Пастернак и люди его поколения в 1920-х годах еще не воспринимали границы Советской России как непреодолимый рубеж. Возможность поездки в Европу обсуждалась Пастернаком в переписке с Цветаевой в 1926 году, тогда же он писал и Р. Н. Ломоносовой: «…Меня тянет за границу (на время, разумеется). Теперь это мне не удается. Но я себе поклялся, что съезжу через год, будущей весною» (19 мая 1926 года)[53].
Летом 1926 года, действительно в Германию смогла поехать лишь его жена Е. В. Пастернак с сыном, но в последующие годы тема возможной поездки и препятствий к ней снова возникает в письмах к Ломоносовой: «…Я думал, до Вашего письма, о поездке, главным образом во Францию. Съездить предполагал будущей весной или к концу 28 года. Ваше письмо заставило подумать нас об этом плане нетерпеливее; оно, без Вашего ведома и желанья, прозвучало чем-то вроде предостереженья мне. Меня охватил страх, что, м.б., через год за границу мне не попасть» (12 апреля 1927 года)[54].
И далее в том же письме о «желаньи побыть год за границей (и поработать)». Вновь об этом в письме 17 мая: «…А я продолжаю жить надеждою на поездку и продолжительное пребыванье где-ниб. на Западе. Второй год я [откладывал] осуществленье этой мечты на год. Говорят, это дурной признак. У меня действительно слабая воля, а, м.б., ее и вовсе у меня нет. Со стороны позволительно видеть в моих доводах пустые отговорки. Мне они не кажутся простыми выдумками в защиту неподвижности»[55].

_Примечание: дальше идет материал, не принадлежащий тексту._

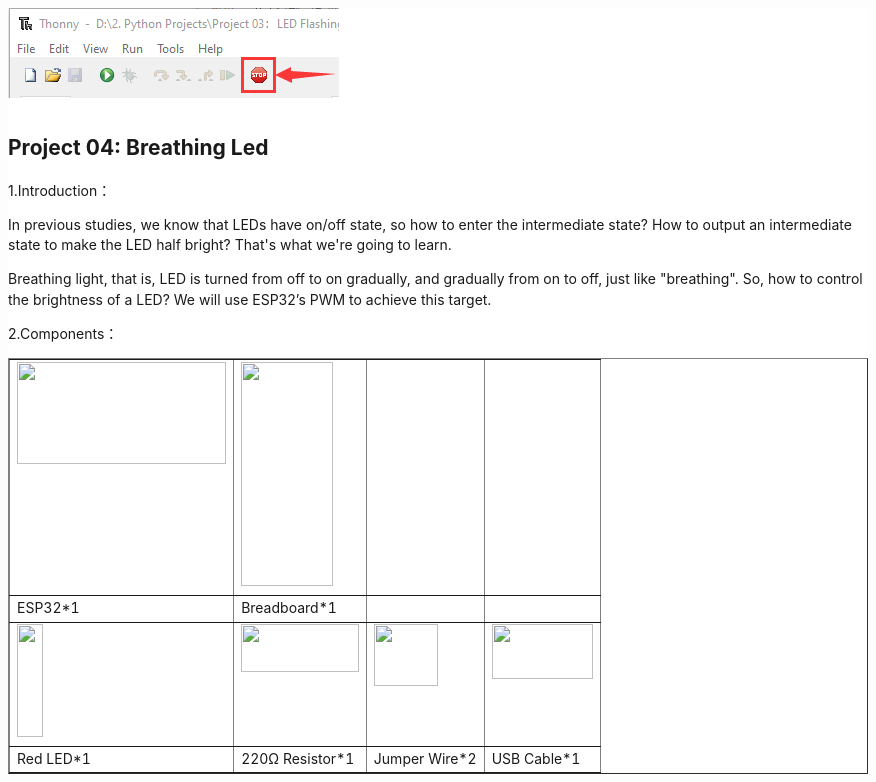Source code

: ![](./media/0fc03f7cc11e6d76447e1e670a1d77e8-1699415928617-615.png)

## Project 04: Breathing Led

1.Introduction：

In previous studies, we know that LEDs have on/off state, so how to enter the intermediate state? How to output an intermediate state to make the LED half bright? That's what we're going to learn.

Breathing light, that is, LED is turned from off to on gradually, and gradually from on to off, just like "breathing". So, how to control the brightness of a LED? We will use ESP32’s PWM to achieve this target.

2.Components：

<table border="1">
<tbody>
<tr class="odd">
<td><img src="https://raw.githubusercontent.com/keyestudio/KS5012-Keyestudio-ESP32-Learning-Kit-Basic-Edition-Python/master/media/56053f7126905c6def63919c661d5c0a.jpeg" style="width:2.17847in;height:1.0625in" /></td>
<td><img src="https://raw.githubusercontent.com/keyestudio/KS5012-Keyestudio-ESP32-Learning-Kit-Basic-Edition-Python/master/media/e380dd26e4825be9a768973802a55fe6.png" style="width:0.95208in;height:2.33472in" /></td>
<td></td>
<td></td>
</tr>
<tr class="even">
<td>ESP32*1</td>
<td>Breadboard*1</td>
<td></td>
<td></td>
</tr>
<tr class="odd">
<td><img src="https://raw.githubusercontent.com/keyestudio/KS5012-Keyestudio-ESP32-Learning-Kit-Basic-Edition-Python/master/media/7eb361d680dfa351f07f8527aeb37abd.png" style="width:0.275in;height:1.17361in" /></td>
<td><img src="https://raw.githubusercontent.com/keyestudio/KS5012-Keyestudio-ESP32-Learning-Kit-Basic-Edition-Python/master/media/098a2730d0b0a2a4b2079e0fc87fd38b.png" style="width:1.22639in;height:0.49236in" /></td>
<td><img src="https://raw.githubusercontent.com/keyestudio/KS5012-Keyestudio-ESP32-Learning-Kit-Basic-Edition-Python/master/media/c801a7baee258ff7f5f28ac6e9a7097b.png" style="width:0.66736in;height:0.64097in" /></td>
<td><img src="https://raw.githubusercontent.com/keyestudio/KS5012-Keyestudio-ESP32-Learning-Kit-Basic-Edition-Python/master/media/7dcbd02995be3c142b2f97df7f7c03ce.png" style="width:1.05903in;height:0.56667in" /></td>
</tr>
<tr class="even">
<td>Red LED*1</td>
<td>220Ω Resistor*1</td>
<td>Jumper Wire*2</td>
<td>USB Cable*1</td>
</tr>
</tbody>
</table>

Снова 20 мая: «…Итак, в этом году нам не увидаться, как еще дольше вероятно, мне не видать Италии…»[56].
Далее в письме следует описание поездки 1912 года из Марбурга в Италию, предвосхищающее соответствующие страницы «Охранной грамоты», прописанное, быть может, с не меньшей художественностью, чем в повести. Опять в письме 5 апреля 1928 года: «…Две тяжести у меня на душе, о которых следовало бы рассказать Вам, и одна – это та, что при всей моей тяге за границу, которая обесцвечивает все мои здешние радости, я все же и этой весной туда не попаду…»[57].
Снова 25 апреля: «…Осуществленье моей давней мечты, поездки за границу, опять, как я писал Вам, откладывается. Я в существе ее давно уже пережил, я свыкся с теми главными чертами, в каких мне являлась эта выдумка, и не могу от них отступить, потому что иначе все в ней лишится смысла…»[58].
Хорошо известно, что весной 1930 года Пастернак переживал тяжелый душевный и творческий кризис. Этому в немалой степени способствовали политическая обстановка в стране (в частности – коллективизация) и, как ее проявление, с которым Пастернак столкнулся ближе всего, – расстрел в начале 1930 года Владимира Силова (об этом поэт писал Н. К. Чуковскому 1 марта и отцу 26 марта 1930 года). Понятно, что не меньшим ударом для него было и самоубийство Маяковского. Определенный кризис Пастернак ощущал и в своих возможностях творчески осмыслить происходившее вокруг него: «…Чувство конца все чаще меня преследует, и оно исходит из самого решающего в моем случае, от наблюдений за моей работой. Она уперлась в прошлое, и я бессилен сдвинуть ее с мертвой точки, я не участвовал в созданьи настоящего, и живой любви у меня к нему нет…» (О. М. Фрейденберг, 11 июня 1930 года)[59].